Navy’s fusion centre will be independent of IONS: Lanba

Wants all IONS members and Indian Ocean littorals to be part of it

November 13, 2018 08:20 pm | Updated 08:20 pm IST - KOCHI

The Information Fusion Centre for the Indian Ocean Region (IFC-IOR) being commissioned by the Indian Navy as an adjunct to its Information Management and Analysis Centre (IMAC) in Gurugram will be independent of the Indian Ocean Naval Symposium (IONS) forum, but the Navy expects all IONS members and Indian Ocean littorals to be part of it, Chief of the Naval Staff Admiral Sunil Lanba has maintained.

The IFC-IOR, whose setting up in December this year was reported by The Hindu on Tuesday, would be sharing white shipping information [exchange of info on merchant vessels] alone with like-minded countries. India had white shipping agreement with 18 countries, but only 11 of them were operational, he said.

Exchange of classified, operational information, would be on the basis of bilateral agreements, independent of the centre.
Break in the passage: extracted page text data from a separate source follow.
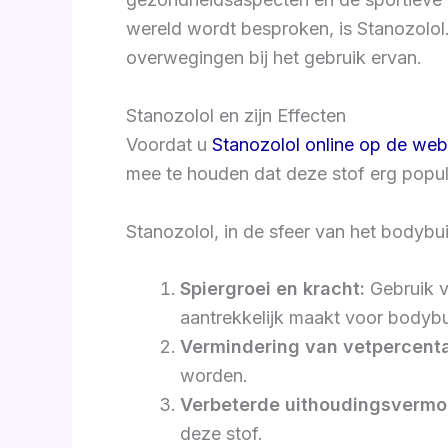
wereld wordt besproken, is Stanozolol. 
overwegingen bij het gebruik ervan.
Stanozolol en zijn Effecten
Voordat u
Stanozolol online op de we
mee te houden dat deze stof erg populai
Stanozolol, in de sfeer van het bodyb
Spiergroei en kracht:
Gebruik v
aantrekkelijk maakt voor bodybu
Vermindering van vetpercent
worden.
Verbeterde uithoudingsvermo
deze stof.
Admiral Lanba said the list of countries to be invited to be represented at IFC-IOR through liaison officers was being worked out with the Defence Ministry.

To a query on its ways to check the growing influence of China in the Indian Ocean, Admiral Lanba said that over the last one year, the Navy was making mission-based deployments, permanently deploying its vessels at all egress and entry points of the Indian Ocean to monitor movement of ships, including that of China’s People’s Liberation Army (Navy). Besides, air patrols were also undertaken. It also undertook several capacity and capability building initiatives with several like-minded nations in the IOR for the purpose.

Earlier, addressing the 10th anniversary commemorative seminar of IONS, he said the seas were too large for any one Navy to secure them singlehandedly and “our ability to work in coordination with other stakeholders will enhance the effectiveness of our individual efforts manifold.” He said faced with common challenges, the IONS members had accrued enormous benefits by sharing experiences, best practices and formulating standardised procedures to improve coordination and interoperability. The forum, he said, had come a long way in the past 10 years.

On training, he said the Navy trained about 1,000 foreign officers and sailors each year and this year alone, naval personnel from 33 countries were trained at Indian naval training establishments. As part of its efforts at capability enhancement, it had begun to give sea training too. “The [Kochi-based] Flag Officer Sea Training (FOST) organisation recently carried out work up of a Malaysian ship. Earlier, it was given to Seychelles, Sri Lanka and Mauritius.” Admiral Lanba said the IONS would also see if there could be a working group on training.

The demand for a standing force for the forum would be looked into by a working group. “But it will take sometime to arrive at a consensus on this,” he added.